Have a Heart for Kids Day 2020

Kids in the News, April 22, 2011

Christina 04/22/11

In this week’s edition, food banks say they can’t fill the gap as hunger increases and deep cuts are proposed for State Food Assistance, and Gov. Gregoire calls for a special session starting Tuesday so lawmakers can agree on ways to balance Washington’s books. In other news, Rep. Kristine Lytton supports closing tax exemptions to invest in kids’ education, and several tax exemption bills see daylight at an April 21 public hearing.
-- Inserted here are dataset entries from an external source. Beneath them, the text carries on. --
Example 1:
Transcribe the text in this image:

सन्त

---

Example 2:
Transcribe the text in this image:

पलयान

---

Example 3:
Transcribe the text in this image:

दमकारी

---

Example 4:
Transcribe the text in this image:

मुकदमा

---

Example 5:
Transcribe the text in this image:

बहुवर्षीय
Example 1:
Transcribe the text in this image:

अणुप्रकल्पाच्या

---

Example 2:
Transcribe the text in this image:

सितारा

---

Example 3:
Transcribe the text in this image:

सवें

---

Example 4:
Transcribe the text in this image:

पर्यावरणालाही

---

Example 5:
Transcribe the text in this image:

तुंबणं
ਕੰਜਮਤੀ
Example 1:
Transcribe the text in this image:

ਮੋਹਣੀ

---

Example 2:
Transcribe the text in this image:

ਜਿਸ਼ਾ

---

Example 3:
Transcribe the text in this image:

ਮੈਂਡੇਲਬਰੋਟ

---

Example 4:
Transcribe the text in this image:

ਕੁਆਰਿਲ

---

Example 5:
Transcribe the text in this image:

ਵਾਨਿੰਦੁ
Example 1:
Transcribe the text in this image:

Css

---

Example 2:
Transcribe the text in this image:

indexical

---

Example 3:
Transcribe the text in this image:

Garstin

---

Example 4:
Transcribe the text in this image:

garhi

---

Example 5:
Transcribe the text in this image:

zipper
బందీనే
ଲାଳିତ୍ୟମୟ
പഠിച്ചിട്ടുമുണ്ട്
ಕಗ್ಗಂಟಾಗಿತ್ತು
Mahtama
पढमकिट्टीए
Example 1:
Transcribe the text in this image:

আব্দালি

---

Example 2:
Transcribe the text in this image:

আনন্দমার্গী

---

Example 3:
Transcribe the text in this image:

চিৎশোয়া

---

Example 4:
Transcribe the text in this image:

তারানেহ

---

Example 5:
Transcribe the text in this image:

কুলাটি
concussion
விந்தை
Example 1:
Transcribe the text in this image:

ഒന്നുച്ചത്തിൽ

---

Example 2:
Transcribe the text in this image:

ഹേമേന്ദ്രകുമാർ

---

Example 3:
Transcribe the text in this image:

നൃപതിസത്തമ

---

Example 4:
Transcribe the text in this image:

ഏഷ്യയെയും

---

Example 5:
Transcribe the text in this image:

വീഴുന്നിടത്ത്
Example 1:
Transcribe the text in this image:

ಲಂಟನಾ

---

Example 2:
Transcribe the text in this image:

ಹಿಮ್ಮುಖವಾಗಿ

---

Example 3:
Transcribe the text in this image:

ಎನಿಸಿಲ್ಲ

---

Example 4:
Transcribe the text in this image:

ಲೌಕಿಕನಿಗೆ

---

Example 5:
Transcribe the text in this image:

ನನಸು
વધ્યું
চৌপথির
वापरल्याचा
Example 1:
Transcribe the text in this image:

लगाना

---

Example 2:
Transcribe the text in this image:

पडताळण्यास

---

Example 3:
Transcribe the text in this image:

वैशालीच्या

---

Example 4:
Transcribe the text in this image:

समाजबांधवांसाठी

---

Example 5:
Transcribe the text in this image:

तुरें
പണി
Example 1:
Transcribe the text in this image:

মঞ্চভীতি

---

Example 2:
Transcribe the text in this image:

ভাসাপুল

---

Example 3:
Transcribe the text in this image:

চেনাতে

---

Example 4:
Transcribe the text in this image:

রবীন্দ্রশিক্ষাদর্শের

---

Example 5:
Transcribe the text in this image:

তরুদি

State budget cuts put extra burden on nonprofits | The Seattle Times | 04-19-2011

Coupled with a lagging economy, cuts to government-funded social-service programs mean charitable groups expect to see a new wave of people with even greater needs. "The need is increasing at a faster rate than the food we can put out," said Shelley Rotondo, executive director of Northwest Harvest, the Seattle-based hunger-relief group that operates the Cherry Street Food Bank. "We can't do it alone."
Gregoire: Special session to begin Tuesday | Seattle P-I | 04-22-2011
Gov. Chris Gregoire said Friday she'll call lawmakers back into special session on Tuesday to try to finish what they couldn't in their regularly allotted time - balancing a Washington budget that is more than $5 billion in deficit….The regular 2011 Legislature, which began Jan. 10, was scheduled to adjourn later Friday.A special session could last up to 30 days.
Kristine Lytton’s Legislative Update | Anacortes Now | 04-20-2011
Along with my fellow freshmen Democrats, I am proud to be a cosponsor on House Bill 2078 which proposes funding K-3 class size reductions by closing several tax exemptions, including one for Wall Street banks. This legislation is an indication of our commitment to choosing our state’s children over out-of-state interests. I hope you will track the progress of HB 2078 online and continue to contact your legislators to show your support for this type of legislation.
Wash. Bills ending tax breaks to get 1st hearing | Seattle P-I | 04-21-2011
A House committee has heard public testimony on several bills to end tax exemptions and funnel the resulting revenues to social services facing significant budget cuts. The Ways and Means Committee heard a couple of hours of testimony on three bills Thursday that would repeal a sales tax break for nonresidents and cap a business and occupation tax exemption for corporate banks to help fund in-home care and mental health services and K-3 education reforms.
Opponents of Reform Lean on Illogical Justification for Tax Breaks | Schmudget blog (Washington State Budget & Policy Center) | 04-20-2011
A commonly held perspective – that special tax breaks should be treated like any other form of state spending during our biennial budget process -- has recently come under an interesting line of attack by some policymakers. While their claims make for good sound bites, they simply don’t stand up to basic scrutiny.
HHS engages communities to address racial and ethnic health disparities | “Say Ahhh!” children’s health policy blog | 04-21-2011
Racial and ethnic health minorities are not only less likely to get the preventive care they need, but they are more likely to suffer from health care conditions such as diabetes and asthma that can be better managed with quality care, which they are also less likely to receive than their White counterparts- all of which contributes to higher cost and less effective care. Fortunately, as the HHS Action Plan points out, the ACA and CHIPRA included funding and new policy tools to help begin to address these disparities.
On-campus child care becomes scarcer in recent years | Seattle Post-Globe | 04-21-2011
A college degree is one of the best tools to escape poverty, but the supply of child care at U.S. colleges and universities fell during recent years, even though it was already too scarce, a recent report suggests.